Economic crises have, thankfully, given artists a reason to restyle the lens through which we view luxury brands. Even Takashi Murakami favored Zen over Louis Vuitton in recent work. Libby Black carved out a career during recent years tracking consumer aspiration by re-creating (or inventing) designer-label objects—Chanel surfboards, an entire Kate Spade boutique––from paper, hot glue, and acrylic paint, as well as imperfectly redrawing well-selected fashion magazine ads. Her niche might be called psychologically charged DIY consumer satire, and her work reflects real desires and disappointments.

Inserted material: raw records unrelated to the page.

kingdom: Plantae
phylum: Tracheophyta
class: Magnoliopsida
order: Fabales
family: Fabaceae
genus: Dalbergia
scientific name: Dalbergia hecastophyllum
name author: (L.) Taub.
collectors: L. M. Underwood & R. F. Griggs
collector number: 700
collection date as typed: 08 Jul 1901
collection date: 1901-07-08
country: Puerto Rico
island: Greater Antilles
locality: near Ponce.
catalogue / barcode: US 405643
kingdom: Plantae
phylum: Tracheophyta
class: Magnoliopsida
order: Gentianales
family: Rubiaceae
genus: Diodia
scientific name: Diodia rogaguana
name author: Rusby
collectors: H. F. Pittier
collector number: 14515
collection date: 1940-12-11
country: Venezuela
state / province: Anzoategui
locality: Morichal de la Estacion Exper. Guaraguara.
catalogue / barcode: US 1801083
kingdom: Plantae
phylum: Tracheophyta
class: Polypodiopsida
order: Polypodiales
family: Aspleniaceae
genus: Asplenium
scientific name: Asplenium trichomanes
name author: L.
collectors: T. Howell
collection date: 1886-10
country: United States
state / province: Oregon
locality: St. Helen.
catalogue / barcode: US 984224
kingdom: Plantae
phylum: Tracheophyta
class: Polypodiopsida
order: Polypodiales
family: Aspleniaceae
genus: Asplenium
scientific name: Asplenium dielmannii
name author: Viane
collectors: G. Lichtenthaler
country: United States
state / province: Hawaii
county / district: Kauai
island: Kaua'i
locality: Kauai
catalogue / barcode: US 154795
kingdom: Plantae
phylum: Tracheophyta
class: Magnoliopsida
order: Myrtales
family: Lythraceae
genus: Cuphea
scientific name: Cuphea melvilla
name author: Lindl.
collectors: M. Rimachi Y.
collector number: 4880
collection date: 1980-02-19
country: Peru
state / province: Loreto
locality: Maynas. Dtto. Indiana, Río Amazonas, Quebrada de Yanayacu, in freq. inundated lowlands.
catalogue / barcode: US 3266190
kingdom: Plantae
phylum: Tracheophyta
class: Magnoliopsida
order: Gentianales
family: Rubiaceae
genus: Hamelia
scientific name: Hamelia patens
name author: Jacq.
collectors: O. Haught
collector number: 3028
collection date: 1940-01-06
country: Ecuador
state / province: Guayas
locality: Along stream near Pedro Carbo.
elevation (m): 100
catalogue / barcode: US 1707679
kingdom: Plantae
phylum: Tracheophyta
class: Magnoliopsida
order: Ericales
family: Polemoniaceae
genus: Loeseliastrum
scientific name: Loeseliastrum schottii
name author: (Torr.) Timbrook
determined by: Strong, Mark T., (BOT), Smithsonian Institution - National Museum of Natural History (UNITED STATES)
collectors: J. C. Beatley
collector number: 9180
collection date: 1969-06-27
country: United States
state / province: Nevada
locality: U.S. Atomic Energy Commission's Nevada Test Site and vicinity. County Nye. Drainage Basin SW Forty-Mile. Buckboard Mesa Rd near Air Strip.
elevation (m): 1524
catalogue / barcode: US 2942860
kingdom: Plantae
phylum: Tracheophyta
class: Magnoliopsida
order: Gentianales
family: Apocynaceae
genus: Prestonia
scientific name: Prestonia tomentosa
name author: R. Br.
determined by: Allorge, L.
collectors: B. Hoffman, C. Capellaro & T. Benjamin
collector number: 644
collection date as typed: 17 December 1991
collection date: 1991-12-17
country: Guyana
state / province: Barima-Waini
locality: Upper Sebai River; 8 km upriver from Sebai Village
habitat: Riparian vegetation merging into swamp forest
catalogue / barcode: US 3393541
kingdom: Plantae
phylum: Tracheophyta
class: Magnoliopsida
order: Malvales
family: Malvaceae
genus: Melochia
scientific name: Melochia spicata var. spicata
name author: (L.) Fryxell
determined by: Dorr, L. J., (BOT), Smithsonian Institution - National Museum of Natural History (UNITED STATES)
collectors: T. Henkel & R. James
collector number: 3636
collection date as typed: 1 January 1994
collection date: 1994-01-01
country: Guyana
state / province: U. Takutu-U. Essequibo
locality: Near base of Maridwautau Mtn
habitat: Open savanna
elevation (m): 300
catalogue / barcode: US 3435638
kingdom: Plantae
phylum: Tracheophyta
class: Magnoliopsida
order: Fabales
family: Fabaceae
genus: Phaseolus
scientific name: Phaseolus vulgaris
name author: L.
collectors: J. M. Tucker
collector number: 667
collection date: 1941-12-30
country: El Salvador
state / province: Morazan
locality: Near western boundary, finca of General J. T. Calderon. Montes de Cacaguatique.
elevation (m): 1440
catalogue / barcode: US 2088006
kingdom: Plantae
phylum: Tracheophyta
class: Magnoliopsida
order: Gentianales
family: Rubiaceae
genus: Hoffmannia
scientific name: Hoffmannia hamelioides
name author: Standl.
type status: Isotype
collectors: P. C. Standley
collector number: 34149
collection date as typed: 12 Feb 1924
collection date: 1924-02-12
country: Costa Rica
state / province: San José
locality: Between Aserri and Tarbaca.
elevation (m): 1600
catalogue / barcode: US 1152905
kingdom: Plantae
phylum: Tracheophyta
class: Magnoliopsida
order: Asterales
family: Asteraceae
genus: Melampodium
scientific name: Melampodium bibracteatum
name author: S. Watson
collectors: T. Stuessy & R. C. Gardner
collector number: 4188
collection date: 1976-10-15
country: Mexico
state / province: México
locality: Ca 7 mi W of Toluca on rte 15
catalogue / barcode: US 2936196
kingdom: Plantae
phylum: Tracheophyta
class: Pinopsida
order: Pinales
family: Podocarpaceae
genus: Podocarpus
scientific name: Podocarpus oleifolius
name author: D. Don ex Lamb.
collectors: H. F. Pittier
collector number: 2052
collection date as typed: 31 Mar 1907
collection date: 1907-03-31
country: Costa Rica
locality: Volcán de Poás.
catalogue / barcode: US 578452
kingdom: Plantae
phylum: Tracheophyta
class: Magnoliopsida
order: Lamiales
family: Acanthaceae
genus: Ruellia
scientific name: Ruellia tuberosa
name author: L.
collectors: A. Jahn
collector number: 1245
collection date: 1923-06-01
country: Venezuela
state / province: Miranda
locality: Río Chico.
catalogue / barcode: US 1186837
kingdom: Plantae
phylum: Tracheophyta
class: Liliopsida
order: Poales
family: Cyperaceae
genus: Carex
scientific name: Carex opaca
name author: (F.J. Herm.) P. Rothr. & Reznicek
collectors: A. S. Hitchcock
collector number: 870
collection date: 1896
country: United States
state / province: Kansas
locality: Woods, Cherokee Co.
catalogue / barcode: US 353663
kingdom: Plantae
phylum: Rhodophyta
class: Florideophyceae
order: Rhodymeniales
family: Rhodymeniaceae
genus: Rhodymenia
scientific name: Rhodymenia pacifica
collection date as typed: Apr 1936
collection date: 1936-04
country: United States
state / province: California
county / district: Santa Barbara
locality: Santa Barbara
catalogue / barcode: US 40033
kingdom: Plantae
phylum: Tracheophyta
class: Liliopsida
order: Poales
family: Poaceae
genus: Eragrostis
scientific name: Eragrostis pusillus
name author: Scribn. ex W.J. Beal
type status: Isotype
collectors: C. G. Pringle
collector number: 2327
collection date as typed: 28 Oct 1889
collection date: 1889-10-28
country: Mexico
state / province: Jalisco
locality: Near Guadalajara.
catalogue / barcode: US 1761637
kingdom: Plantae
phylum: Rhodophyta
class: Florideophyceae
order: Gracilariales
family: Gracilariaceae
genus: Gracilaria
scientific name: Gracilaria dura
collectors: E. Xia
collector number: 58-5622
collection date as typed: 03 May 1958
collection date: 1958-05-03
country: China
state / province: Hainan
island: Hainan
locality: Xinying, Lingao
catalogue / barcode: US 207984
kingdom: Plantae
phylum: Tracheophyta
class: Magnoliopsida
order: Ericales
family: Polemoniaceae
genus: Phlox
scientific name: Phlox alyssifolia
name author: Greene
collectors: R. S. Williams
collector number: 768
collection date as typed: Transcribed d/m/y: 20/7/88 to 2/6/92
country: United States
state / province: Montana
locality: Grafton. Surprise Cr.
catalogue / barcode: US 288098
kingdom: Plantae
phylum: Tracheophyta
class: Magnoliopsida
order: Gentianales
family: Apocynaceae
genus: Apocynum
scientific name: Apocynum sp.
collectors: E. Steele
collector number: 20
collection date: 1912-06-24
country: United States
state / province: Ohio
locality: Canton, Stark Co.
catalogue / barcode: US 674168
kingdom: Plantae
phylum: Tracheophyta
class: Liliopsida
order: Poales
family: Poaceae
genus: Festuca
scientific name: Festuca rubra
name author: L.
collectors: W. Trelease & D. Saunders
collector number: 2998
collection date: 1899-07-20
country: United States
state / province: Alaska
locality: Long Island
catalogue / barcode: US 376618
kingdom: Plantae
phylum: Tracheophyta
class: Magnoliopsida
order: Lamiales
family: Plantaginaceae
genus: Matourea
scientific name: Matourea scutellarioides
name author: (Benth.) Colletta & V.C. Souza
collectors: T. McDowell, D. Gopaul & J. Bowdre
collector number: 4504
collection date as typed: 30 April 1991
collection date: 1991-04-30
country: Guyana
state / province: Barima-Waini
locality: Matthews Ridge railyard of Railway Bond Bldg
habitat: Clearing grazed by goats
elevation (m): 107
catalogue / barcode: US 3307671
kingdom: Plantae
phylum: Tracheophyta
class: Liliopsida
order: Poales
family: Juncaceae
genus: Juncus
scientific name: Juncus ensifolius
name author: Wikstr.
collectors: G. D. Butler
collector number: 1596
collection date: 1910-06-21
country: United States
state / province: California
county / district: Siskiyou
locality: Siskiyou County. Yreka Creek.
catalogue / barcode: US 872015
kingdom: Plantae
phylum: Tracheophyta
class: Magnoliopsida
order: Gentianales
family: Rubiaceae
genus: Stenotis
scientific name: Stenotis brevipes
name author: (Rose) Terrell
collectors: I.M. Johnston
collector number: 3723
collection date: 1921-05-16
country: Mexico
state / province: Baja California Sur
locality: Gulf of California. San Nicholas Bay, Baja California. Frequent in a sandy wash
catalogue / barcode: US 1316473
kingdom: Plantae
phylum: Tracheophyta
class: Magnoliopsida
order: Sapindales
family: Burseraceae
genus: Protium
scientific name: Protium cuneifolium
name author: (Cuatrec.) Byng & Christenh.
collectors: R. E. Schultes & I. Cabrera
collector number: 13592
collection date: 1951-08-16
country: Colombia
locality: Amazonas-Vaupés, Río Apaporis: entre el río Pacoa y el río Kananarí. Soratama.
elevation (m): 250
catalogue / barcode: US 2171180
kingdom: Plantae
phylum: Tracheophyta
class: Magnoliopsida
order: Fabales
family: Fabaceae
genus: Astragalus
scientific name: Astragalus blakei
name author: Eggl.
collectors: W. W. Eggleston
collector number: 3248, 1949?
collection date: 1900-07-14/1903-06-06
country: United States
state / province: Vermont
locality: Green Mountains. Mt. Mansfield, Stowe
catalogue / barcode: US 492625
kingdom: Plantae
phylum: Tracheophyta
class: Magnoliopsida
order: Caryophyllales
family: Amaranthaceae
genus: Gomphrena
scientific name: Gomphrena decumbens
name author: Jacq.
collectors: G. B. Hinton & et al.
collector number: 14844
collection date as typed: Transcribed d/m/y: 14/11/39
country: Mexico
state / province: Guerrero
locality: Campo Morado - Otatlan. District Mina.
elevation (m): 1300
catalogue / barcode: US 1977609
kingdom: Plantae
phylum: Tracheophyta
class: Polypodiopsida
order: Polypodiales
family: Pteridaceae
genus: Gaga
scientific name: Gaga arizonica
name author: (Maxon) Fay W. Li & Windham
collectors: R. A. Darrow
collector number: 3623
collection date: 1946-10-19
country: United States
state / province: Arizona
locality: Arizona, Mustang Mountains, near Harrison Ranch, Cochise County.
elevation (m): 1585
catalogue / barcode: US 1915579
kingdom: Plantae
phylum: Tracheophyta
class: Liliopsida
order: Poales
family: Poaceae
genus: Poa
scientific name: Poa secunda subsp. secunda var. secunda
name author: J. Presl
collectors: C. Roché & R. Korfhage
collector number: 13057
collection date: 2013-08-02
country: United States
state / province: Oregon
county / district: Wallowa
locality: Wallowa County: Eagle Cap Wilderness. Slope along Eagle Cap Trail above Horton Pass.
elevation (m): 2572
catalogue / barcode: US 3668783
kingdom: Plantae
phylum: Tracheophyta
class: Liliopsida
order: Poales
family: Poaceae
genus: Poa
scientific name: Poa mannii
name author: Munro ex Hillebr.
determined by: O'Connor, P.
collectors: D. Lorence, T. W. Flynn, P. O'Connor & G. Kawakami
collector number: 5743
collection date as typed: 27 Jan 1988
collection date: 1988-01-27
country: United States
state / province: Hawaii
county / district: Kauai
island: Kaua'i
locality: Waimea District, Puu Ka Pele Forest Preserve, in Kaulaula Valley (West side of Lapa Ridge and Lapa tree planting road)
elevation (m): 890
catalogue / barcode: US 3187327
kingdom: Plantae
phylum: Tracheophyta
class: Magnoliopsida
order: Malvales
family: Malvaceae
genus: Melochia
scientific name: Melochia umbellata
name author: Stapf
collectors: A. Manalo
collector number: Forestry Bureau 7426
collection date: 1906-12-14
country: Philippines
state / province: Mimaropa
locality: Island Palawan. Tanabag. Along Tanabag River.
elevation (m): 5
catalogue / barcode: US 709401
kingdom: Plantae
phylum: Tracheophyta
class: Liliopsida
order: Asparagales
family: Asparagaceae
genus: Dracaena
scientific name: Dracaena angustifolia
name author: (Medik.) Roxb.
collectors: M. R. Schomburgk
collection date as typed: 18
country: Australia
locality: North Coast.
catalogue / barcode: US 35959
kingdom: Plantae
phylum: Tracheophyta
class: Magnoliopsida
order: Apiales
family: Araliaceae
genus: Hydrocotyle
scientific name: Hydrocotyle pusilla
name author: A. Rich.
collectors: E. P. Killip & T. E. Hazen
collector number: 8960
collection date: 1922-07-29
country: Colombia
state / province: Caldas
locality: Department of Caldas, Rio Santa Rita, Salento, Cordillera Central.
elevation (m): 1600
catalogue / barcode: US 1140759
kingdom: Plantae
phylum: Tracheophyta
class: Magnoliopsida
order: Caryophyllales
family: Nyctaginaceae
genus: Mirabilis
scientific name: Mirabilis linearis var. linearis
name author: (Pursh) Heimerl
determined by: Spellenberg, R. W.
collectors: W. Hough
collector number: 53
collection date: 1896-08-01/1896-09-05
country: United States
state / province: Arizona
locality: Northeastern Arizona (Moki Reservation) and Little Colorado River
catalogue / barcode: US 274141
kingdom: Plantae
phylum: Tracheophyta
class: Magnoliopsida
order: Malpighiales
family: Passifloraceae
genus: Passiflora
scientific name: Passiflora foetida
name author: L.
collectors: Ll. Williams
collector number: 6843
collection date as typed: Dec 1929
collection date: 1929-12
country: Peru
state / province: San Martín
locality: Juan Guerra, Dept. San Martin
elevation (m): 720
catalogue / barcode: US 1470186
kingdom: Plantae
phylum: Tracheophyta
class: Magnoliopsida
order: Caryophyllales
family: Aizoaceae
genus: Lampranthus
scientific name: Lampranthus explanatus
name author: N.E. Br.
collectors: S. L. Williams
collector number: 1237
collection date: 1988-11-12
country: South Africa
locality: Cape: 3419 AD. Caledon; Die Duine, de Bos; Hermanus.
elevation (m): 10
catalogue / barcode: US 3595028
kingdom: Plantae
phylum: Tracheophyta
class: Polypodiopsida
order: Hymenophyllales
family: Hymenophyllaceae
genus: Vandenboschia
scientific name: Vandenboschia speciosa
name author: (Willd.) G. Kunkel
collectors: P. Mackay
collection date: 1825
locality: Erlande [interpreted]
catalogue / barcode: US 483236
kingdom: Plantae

It’s heartening to report that Black’s latest exhibition of sculpture, painting, and drawing aptly limns a moment in which global consumers trendily downscale back to the land. Goyard Recyclable, 2009, for example, is a modestly scaled gouache-on-paper depiction of a pricey handbag filled with organic veggies, while two other works—one drawing, one sculpture––depict little garden shovels with monogrammed handles. It’s amazing how the thought of soil cuts the glare of conspicuous consumption—as do reduced price points (see Vans Shoebox, 2010).
This time around, Black also reveals more personal sides of consumer motivation. Forbidden Fruit Basket, 2010, is a sculptural still life of zippered Hermès coin purses—Claes Oldenburg meets Carmen Miranda—but when seen in context with a series of gouaches of lesbian pulp novel covers (one titled Libby), desire is pinpointed, and superbly evoked, particularly in the pencil drawing Me and Bobby McGee, 2010, a nude self-portrait of the artist as a bead-wearing Janis Joplin. That celebrity was an icon, and here she seems appropriated the way the Gap used a khaki-ed Steve McQueen in past advertisements. Black’s ownership of Joplin points to an investment more valuable than endorsement fees.